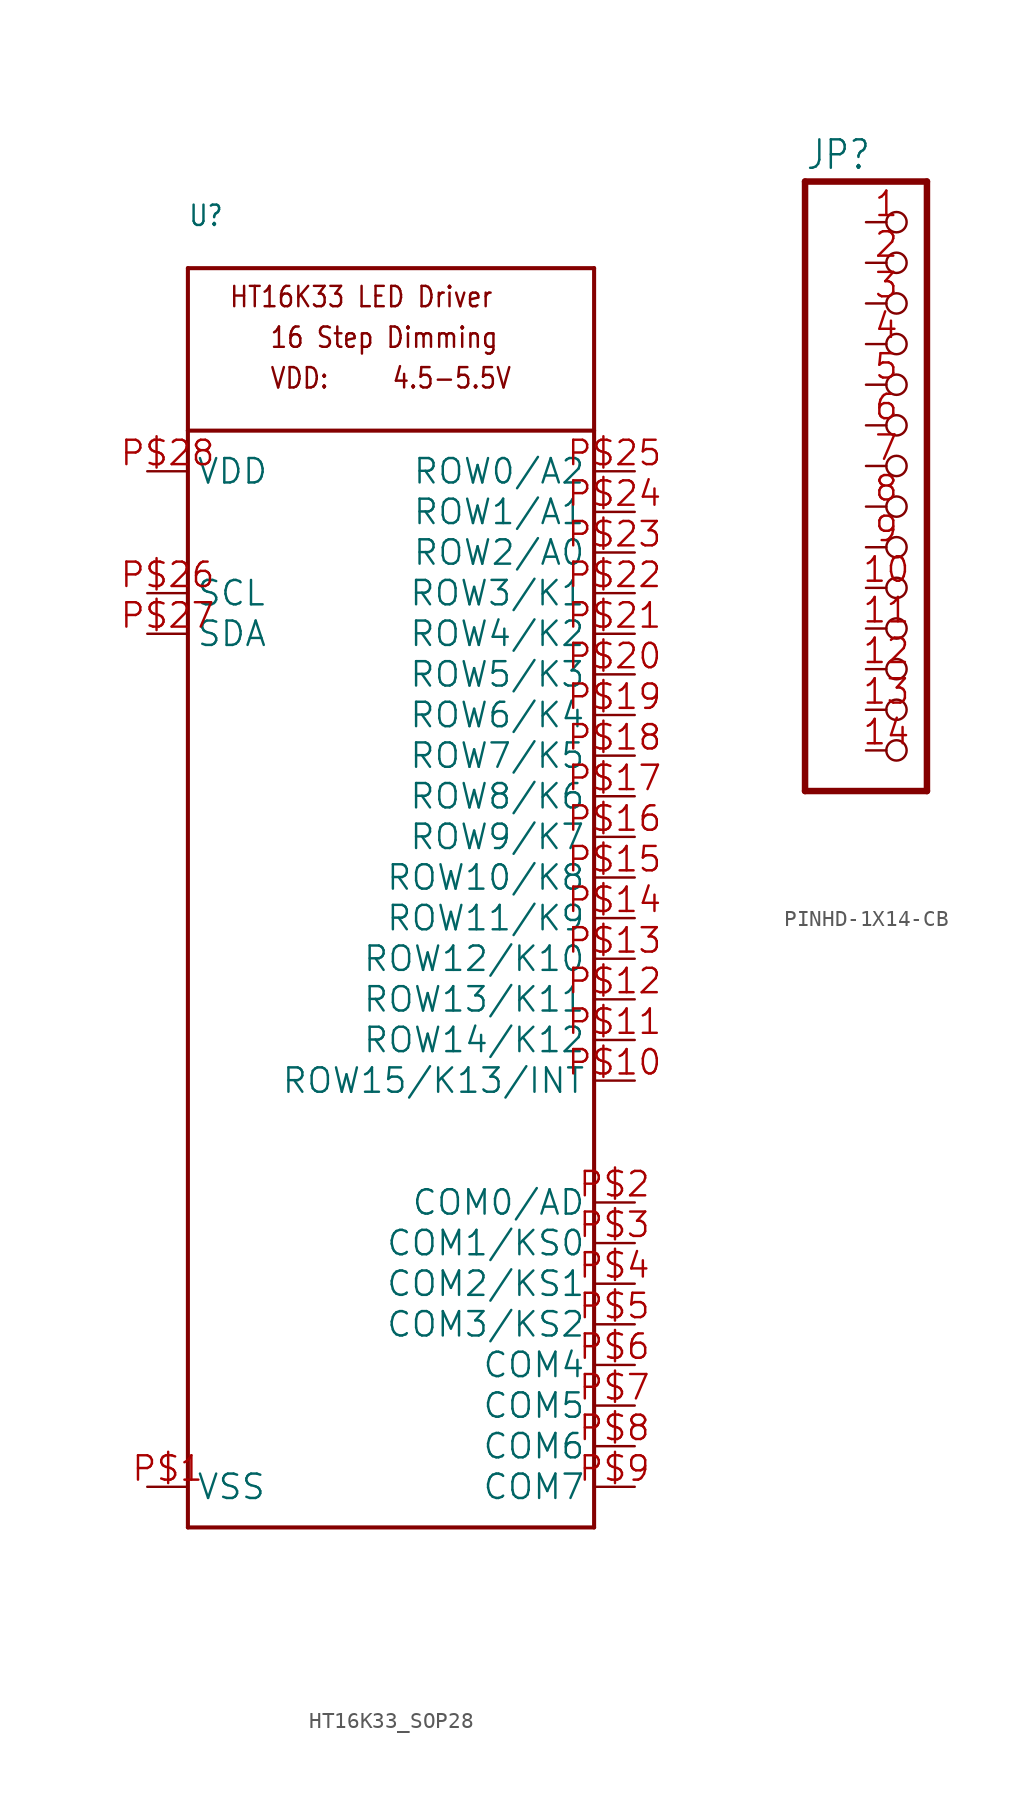
<source format=kicad_sym>
(kicad_symbol_lib
  (version 20241209)
  (generator "kicad_symbol_editor")
  (generator_version "9.0")
  (symbol "HT16K33_SOP28"
    (property "Reference" "U"
      (at -12.7 40.64 0)
      (effects (font (size 1.27 1.079)) (justify left bottom)))
    (property "Value" ""
      (at -12.7 -43.18 0)
      (effects (font (size 1.27 1.079)) (justify left bottom)))
    (property "ki_locked" ""
      (at 0 0 0)
      (effects (font (size 1.27 1.27))))
    (symbol "HT16K33_SOP28_1_0"
      (polyline (pts (xy -12.7 38.1) (xy 12.7 38.1)) (stroke (width 0.254) (type solid)) (fill (type none)))
      (polyline (pts (xy -12.7 27.94) (xy -12.7 38.1)) (stroke (width 0.254) (type solid)) (fill (type none)))
      (polyline (pts (xy -12.7 27.94) (xy 12.7 27.94)) (stroke (width 0.254) (type solid)) (fill (type none)))
      (polyline (pts (xy -12.7 -40.64) (xy -12.7 27.94)) (stroke (width 0.254) (type solid)) (fill (type none)))
      (polyline (pts (xy 12.7 38.1) (xy 12.7 -40.64)) (stroke (width 0.254) (type solid)) (fill (type none)))
      (polyline (pts (xy 12.7 -40.64) (xy -12.7 -40.64)) (stroke (width 0.254) (type solid)) (fill (type none)))
      (text "HT16K33 LED Driver" (at -10.16 35.56 0) (effects (font (size 1.27 1.079)) (justify left bottom)))
      (text "16 Step Dimming" (at -7.62 33.02 0) (effects (font (size 1.27 1.079)) (justify left bottom)))
      (text "VDD:" (at -7.62 30.48 0) (effects (font (size 1.27 1.079)) (justify left bottom)))
      (text "4.5-5.5V" (at 0 30.48 0) (effects (font (size 1.27 1.079)) (justify left bottom)))
      (pin bidirectional line (at -15.24 25.4 0) (length 2.54) (name "VDD" (effects (font (size 1.524 1.524)))) (number "P$28" (effects (font (size 1.524 1.524)))))
      (pin bidirectional line (at -15.24 17.78 0) (length 2.54) (name "SCL" (effects (font (size 1.524 1.524)))) (number "P$26" (effects (font (size 1.524 1.524)))))
      (pin bidirectional line (at -15.24 15.24 0) (length 2.54) (name "SDA" (effects (font (size 1.524 1.524)))) (number "P$27" (effects (font (size 1.524 1.524)))))
      (pin bidirectional line (at -15.24 -38.1 0) (length 2.54) (name "VSS" (effects (font (size 1.524 1.524)))) (number "P$1" (effects (font (size 1.524 1.524)))))
      (pin bidirectional line (at 15.24 25.4 180) (length 2.54) (name "ROW0/A2" (effects (font (size 1.524 1.524)))) (number "P$25" (effects (font (size 1.524 1.524)))))
      (pin bidirectional line (at 15.24 22.86 180) (length 2.54) (name "ROW1/A1" (effects (font (size 1.524 1.524)))) (number "P$24" (effects (font (size 1.524 1.524)))))
      (pin bidirectional line (at 15.24 20.32 180) (length 2.54) (name "ROW2/A0" (effects (font (size 1.524 1.524)))) (number "P$23" (effects (font (size 1.524 1.524)))))
      (pin bidirectional line (at 15.24 17.78 180) (length 2.54) (name "ROW3/K1" (effects (font (size 1.524 1.524)))) (number "P$22" (effects (font (size 1.524 1.524)))))
      (pin bidirectional line (at 15.24 15.24 180) (length 2.54) (name "ROW4/K2" (effects (font (size 1.524 1.524)))) (number "P$21" (effects (font (size 1.524 1.524)))))
      (pin bidirectional line (at 15.24 12.7 180) (length 2.54) (name "ROW5/K3" (effects (font (size 1.524 1.524)))) (number "P$20" (effects (font (size 1.524 1.524)))))
      (pin bidirectional line (at 15.24 10.16 180) (length 2.54) (name "ROW6/K4" (effects (font (size 1.524 1.524)))) (number "P$19" (effects (font (size 1.524 1.524)))))
      (pin bidirectional line (at 15.24 7.62 180) (length 2.54) (name "ROW7/K5" (effects (font (size 1.524 1.524)))) (number "P$18" (effects (font (size 1.524 1.524)))))
      (pin bidirectional line (at 15.24 5.08 180) (length 2.54) (name "ROW8/K6" (effects (font (size 1.524 1.524)))) (number "P$17" (effects (font (size 1.524 1.524)))))
      (pin bidirectional line (at 15.24 2.54 180) (length 2.54) (name "ROW9/K7" (effects (font (size 1.524 1.524)))) (number "P$16" (effects (font (size 1.524 1.524)))))
      (pin bidirectional line (at 15.24 0 180) (length 2.54) (name "ROW10/K8" (effects (font (size 1.524 1.524)))) (number "P$15" (effects (font (size 1.524 1.524)))))
      (pin bidirectional line (at 15.24 -2.54 180) (length 2.54) (name "ROW11/K9" (effects (font (size 1.524 1.524)))) (number "P$14" (effects (font (size 1.524 1.524)))))
      (pin bidirectional line (at 15.24 -5.08 180) (length 2.54) (name "ROW12/K10" (effects (font (size 1.524 1.524)))) (number "P$13" (effects (font (size 1.524 1.524)))))
      (pin bidirectional line (at 15.24 -7.62 180) (length 2.54) (name "ROW13/K11" (effects (font (size 1.524 1.524)))) (number "P$12" (effects (font (size 1.524 1.524)))))
      (pin bidirectional line (at 15.24 -10.16 180) (length 2.54) (name "ROW14/K12" (effects (font (size 1.524 1.524)))) (number "P$11" (effects (font (size 1.524 1.524)))))
      (pin bidirectional line (at 15.24 -12.7 180) (length 2.54) (name "ROW15/K13/INT" (effects (font (size 1.524 1.524)))) (number "P$10" (effects (font (size 1.524 1.524)))))
      (pin bidirectional line (at 15.24 -20.32 180) (length 2.54) (name "COM0/AD" (effects (font (size 1.524 1.524)))) (number "P$2" (effects (font (size 1.524 1.524)))))
      (pin bidirectional line (at 15.24 -22.86 180) (length 2.54) (name "COM1/KS0" (effects (font (size 1.524 1.524)))) (number "P$3" (effects (font (size 1.524 1.524)))))
      (pin bidirectional line (at 15.24 -25.4 180) (length 2.54) (name "COM2/KS1" (effects (font (size 1.524 1.524)))) (number "P$4" (effects (font (size 1.524 1.524)))))
      (pin bidirectional line (at 15.24 -27.94 180) (length 2.54) (name "COM3/KS2" (effects (font (size 1.524 1.524)))) (number "P$5" (effects (font (size 1.524 1.524)))))
      (pin bidirectional line (at 15.24 -30.48 180) (length 2.54) (name "COM4" (effects (font (size 1.524 1.524)))) (number "P$6" (effects (font (size 1.524 1.524)))))
      (pin bidirectional line (at 15.24 -33.02 180) (length 2.54) (name "COM5" (effects (font (size 1.524 1.524)))) (number "P$7" (effects (font (size 1.524 1.524)))))
      (pin bidirectional line (at 15.24 -35.56 180) (length 2.54) (name "COM6" (effects (font (size 1.524 1.524)))) (number "P$8" (effects (font (size 1.524 1.524)))))
      (pin bidirectional line (at 15.24 -38.1 180) (length 2.54) (name "COM7" (effects (font (size 1.524 1.524)))) (number "P$9" (effects (font (size 1.524 1.524)))))))
  (symbol "PINHD-1X14-CB"
    (property "Reference" "JP"
      (at -6.35 18.415 0)
      (effects (font (size 1.778 1.511)) (justify left bottom)))
    (property "Value" ""
      (at -6.35 -22.86 0)
      (effects (font (size 1.778 1.511)) (justify left bottom)))
    (property "ki_locked" ""
      (at 0 0 0)
      (effects (font (size 1.27 1.27))))
    (symbol "PINHD-1X14-CB_1_0"
      (polyline (pts (xy -6.35 17.78) (xy -6.35 -20.32)) (stroke (width 0.406) (type solid)) (fill (type none)))
      (polyline (pts (xy -6.35 -20.32) (xy 1.27 -20.32)) (stroke (width 0.406) (type solid)) (fill (type none)))
      (polyline (pts (xy 1.27 17.78) (xy -6.35 17.78)) (stroke (width 0.406) (type solid)) (fill (type none)))
      (polyline (pts (xy 1.27 -20.32) (xy 1.27 17.78)) (stroke (width 0.406) (type solid)) (fill (type none)))
      (pin passive inverted (at -2.54 15.24 0) (length 2.54) (name "1" (effects (font (size 0 0)))) (number "1" (effects (font (size 1.524 1.524)))))
      (pin passive inverted (at -2.54 12.7 0) (length 2.54) (name "2" (effects (font (size 0 0)))) (number "2" (effects (font (size 1.524 1.524)))))
      (pin passive inverted (at -2.54 10.16 0) (length 2.54) (name "3" (effects (font (size 0 0)))) (number "3" (effects (font (size 1.524 1.524)))))
      (pin passive inverted (at -2.54 7.62 0) (length 2.54) (name "4" (effects (font (size 0 0)))) (number "4" (effects (font (size 1.524 1.524)))))
      (pin passive inverted (at -2.54 5.08 0) (length 2.54) (name "5" (effects (font (size 0 0)))) (number "5" (effects (font (size 1.524 1.524)))))
      (pin passive inverted (at -2.54 2.54 0) (length 2.54) (name "6" (effects (font (size 0 0)))) (number "6" (effects (font (size 1.524 1.524)))))
      (pin passive inverted (at -2.54 0 0) (length 2.54) (name "7" (effects (font (size 0 0)))) (number "7" (effects (font (size 1.524 1.524)))))
      (pin passive inverted (at -2.54 -2.54 0) (length 2.54) (name "8" (effects (font (size 0 0)))) (number "8" (effects (font (size 1.524 1.524)))))
      (pin passive inverted (at -2.54 -5.08 0) (length 2.54) (name "9" (effects (font (size 0 0)))) (number "9" (effects (font (size 1.524 1.524)))))
      (pin passive inverted (at -2.54 -7.62 0) (length 2.54) (name "10" (effects (font (size 0 0)))) (number "10" (effects (font (size 1.524 1.524)))))
      (pin passive inverted (at -2.54 -10.16 0) (length 2.54) (name "11" (effects (font (size 0 0)))) (number "11" (effects (font (size 1.524 1.524)))))
      (pin passive inverted (at -2.54 -12.7 0) (length 2.54) (name "12" (effects (font (size 0 0)))) (number "12" (effects (font (size 1.524 1.524)))))
      (pin passive inverted (at -2.54 -15.24 0) (length 2.54) (name "13" (effects (font (size 0 0)))) (number "13" (effects (font (size 1.524 1.524)))))
      (pin passive inverted (at -2.54 -17.78 0) (length 2.54) (name "14" (effects (font (size 0 0)))) (number "14" (effects (font (size 1.524 1.524))))))))
</source>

* * *

• [EXERCISE DETAILS] Report, from the entries above, each line where "left" is found.

• [RESULT BELOW]
      (effects (font (size 1.27 1.079)) (justify left bottom)))
      (effects (font (size 1.27 1.079)) (justify left bottom)))
      (text "HT16K33 LED Driver" (at -10.16 35.56 0) (effects (font (size 1.27 1.079)) (justify left bottom)))
      (text "16 Step Dimming" (at -7.62 33.02 0) (effects (font (size 1.27 1.079)) (justify left bottom)))
      (text "VDD:" (at -7.62 30.48 0) (effects (font (size 1.27 1.079)) (justify left bottom)))
      (text "4.5-5.5V" (at 0 30.48 0) (effects (font (size 1.27 1.079)) (justify left bottom)))
      (effects (font (size 1.778 1.511)) (justify left bottom)))
      (effects (font (size 1.778 1.511)) (justify left bottom)))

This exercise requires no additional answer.